Aleksandr Samsonov

Personal information
- Born: 16 July 1953 (age 72) Moscow, Soviet Union
- Height: 1.87 m (6 ft 2 in)
- Weight: 80 kg (176 lb)

Sport
- Sport: Swimming
- Club: CSKA Moscow

Medal record
Representing the Soviet Union
Olympic Games
| Bronze medal – third place | 1972 Munich | 4×200 m freestyle |
World Championships
| Bronze medal – third place | 1975 Cali | 4×200 m freestyle |
European Championships
| Gold medal – first place | 1974 Vienna | 400 m freestyle |
| Silver medal – second place | 1970 Barcelona | 4×200 m freestyle |
| Silver medal – second place | 1974 Vienna | 4×100 m freestyle |
| Silver medal – second place | 1974 Vienna | 4×200 m freestyle |
| Bronze medal – third place | 1974 Vienna | 200 m freestyle |
Summer Universiade
| Silver medal – second place | 1973 Moscow | 400 m freestyle |

= Aleksandr Samsonov =

Russian former swimmer (born 1953)

Aleksandr Vasilyevich Samsonov (Александр Васильевич Самсонов; born 16 July 1953) is a Russian former swimmer.
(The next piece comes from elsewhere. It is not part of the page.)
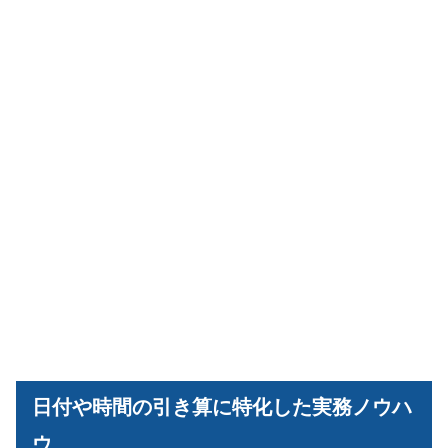
日付や時間の引き算に特化した実務ノウハ
ウ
He competed at the 1972 Summer Olympics in the 400 m, 1500 m and 4 × 200 m freestyle. He won a bronze medal in the relay, in which he swam for the Soviet team in the preliminary round, but failed to reach the finals in other events.

Between 1970 and 1975 he won six medals at European and world championships, including four medals at the 1974 European Aquatics Championships.